Au cours d’un premier siècle, nous avons lutté pour maintenir l’unité de la première union continentale démocratique dans l’histoire de l’homme. Il y a cent ans, en 1865, à la suite d’une terrible épreuve du sang et du feu, le pacte de l’union fut enfin scellé.

Au cours d’un deuxième siècle, nous avons travaillé à établir une unité de but et d’intérêt parmi les nombreux groupes qui composent la communauté américaine.

Souvent, cette lutte amena la douleur et la violence. Elle n’est pas encore terminée. Mais nous avons réalisé une unité d’intérêt au sein de notre peuple qui est inégalée dans l’histoire de la liberté.

Et ce soir, maintenant, en 1965, nous commençons une nouvelle quête de notre union. Nous cherchons l’unité de l’homme avec le monde qu’il a construit – avec le savoir qui peut le sauver ou le détruire, avec les villes qui peuvent le stimuler ou l’étouffer – avec la richesse et les machines qui peuvent cultiver ou aliéner son esprit.

Nous cherchons à établir une harmonie entre l’homme et la société qui permettra à chacun d’entre nous d’élargir le sens de sa vie et à chacun d’entre nous d’élever la qualité de notre civilisation. C’est la recherche que nous commençons ce soir.

Mais l’unité que nous cherchons ne peut pas réaliser toutes ses promesses dans l’isolement. Car aujourd’hui, l’état de l’Union dépend, dans une large mesure, de l’état du monde [7]. »

Cet extrait nous confronte avec une fonction archaïque de la narration historique, qui a été notamment analysée par George Kennedy dans ses travaux d’histoire comparée de la parole publique [8] : raconter l’histoire pour entretenir la cohésion d’une société donnée et raconter l’histoire pour donner un sens aux événements. Il s’agit de deux conditions de l’action collective. L’histoire, comme discipline académique, entretient un rapport ambigu à ces deux fonctions : le souhait de l’historien d’écrire un récit utile à ses contemporains peut-être mis en balance avec le risque de restreindre la définition de son auditoire à des catégories trop étroites, comme l’ont longtemps été les nations. Et le projet de l’histoire globale, tel qu’il fut notamment porté par Christopher Bayly [9] dans le monde anglo-saxon, trouve une de ses sources dans une volonté de décentrer l’écriture de l’histoire. Une question est alors de savoir si un tel projet peut faire l’économie d’une réflexion sur l’auditoire auquel il s’adresse et sur les fonctions qu’il pourrait remplir.

[1] « Le Congrès des États-Unis (United States Congress) est le parlement bicaméral du gouvernement fédéral des États-Unis, c’est-à-dire sa branche législative. Les deux chambres sont le Sénat des États-Unis (United States Senate)  et la Chambre des représentants des États-Unis (United States House of Representatives). »

[2] « He [the President] shall from time to time give to the Congress Information of the State of the Union, and recommend to their Consideration such Measures as he shall judge necessary and expedient. »

Travail demandé:
1/ D'après le texte sur la narration historique, qui a notamment analysé la fonction archaïque de la narration historique dans ses travaux d'histoire comparée de la parole publique ?
2/ Prolongez le texte sur la narration historique à partir de sa dernière phrase.

Données:
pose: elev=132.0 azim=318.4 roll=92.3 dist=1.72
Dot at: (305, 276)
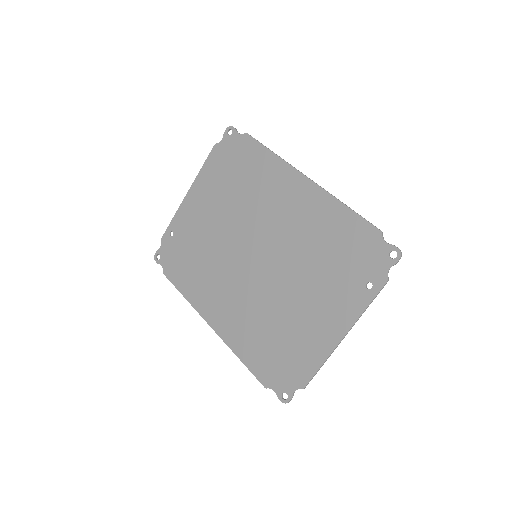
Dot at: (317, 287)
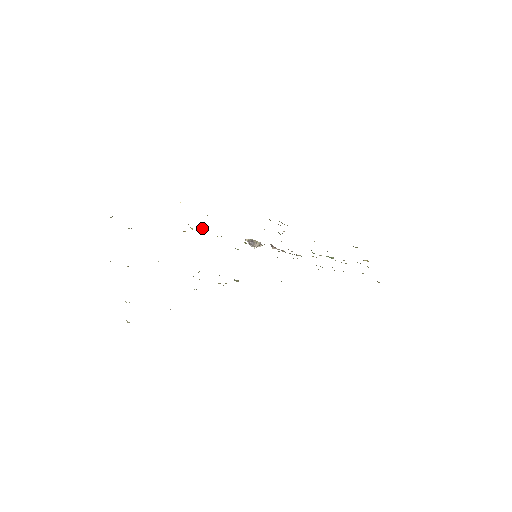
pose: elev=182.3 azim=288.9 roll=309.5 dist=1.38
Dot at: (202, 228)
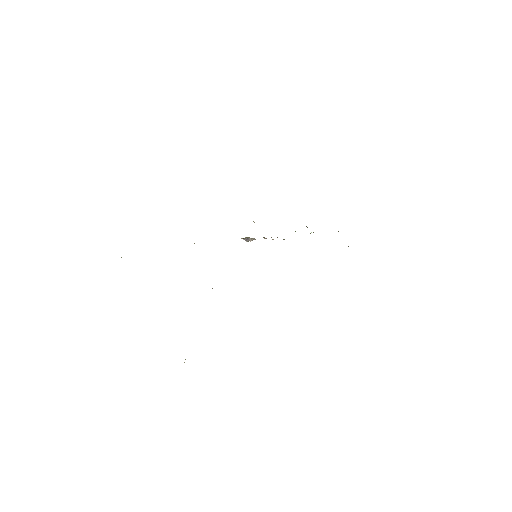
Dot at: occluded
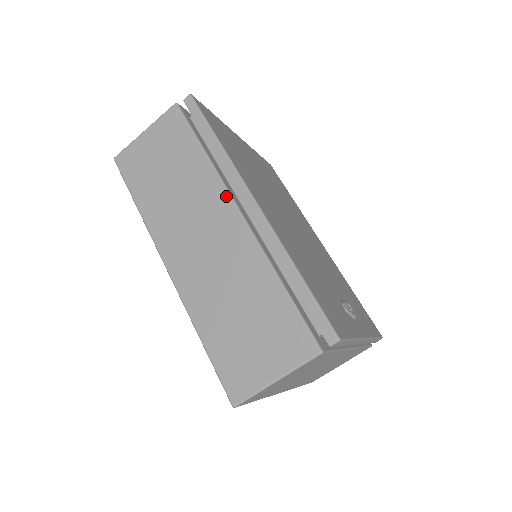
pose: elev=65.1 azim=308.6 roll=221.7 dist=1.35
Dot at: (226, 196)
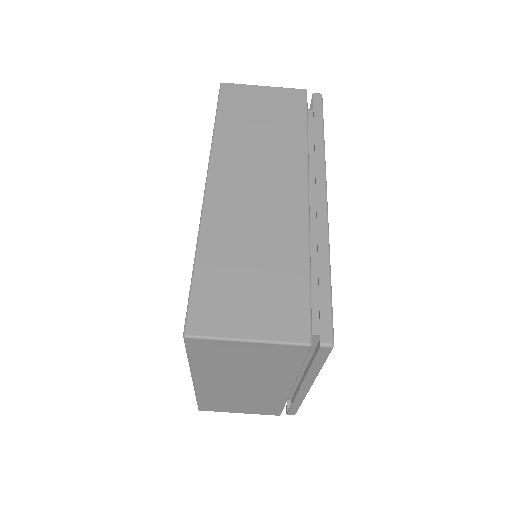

Réponses attendues:
1/ George Kennedy.

2/
[3] « At this juncture, on the 15th of February last, occurred the destruction of the battle ship Maine while rightfully lying in the harbor of Havana on a mission of international courtesy and good will – a catastrophe the suspicious nature and horror of which stirred the nation’s heart profoundly. […] The finding of the naval board of inquiry established that the origin of the explosion was external, by a submarine mine, and only halted through lack of positive testimony to fix the responsibility of its authorship.

All these things carried conviction to the most thoughtful, even before the finding of the naval court, that a crisis in our relations with Spain and toward Cuba was at hand. »

[4] « Exactly one year ago today I said to this Congress: “When the dictators. . . are ready to make war upon us, they will not wait for an act of war on our part. . . . They – not we — will choose the time and the place and the method of their attack.”

We now know their choice of the time: a peaceful Sunday morning — December 7, 1941.

We know their choice of the place: an American outpost in the Pacific.

We know their choice of the method: the method of Hitler himself. »

[5] « If from the satisfactory view of our agriculture, manufactures, and internal improvements we turn to the state of our navigation and trade with foreign nations and between the States, we shall scarcely find less cause for gratulation.A beneficent Providence has provided for their exercise and encouragement an extensive coast, indented by capacious bays, noble rivers, inland seas; with a country productive of every material for ship building and every commodity for gainful commerce, and filled with a population active, intelligent, well-informed, and fearless of danger. »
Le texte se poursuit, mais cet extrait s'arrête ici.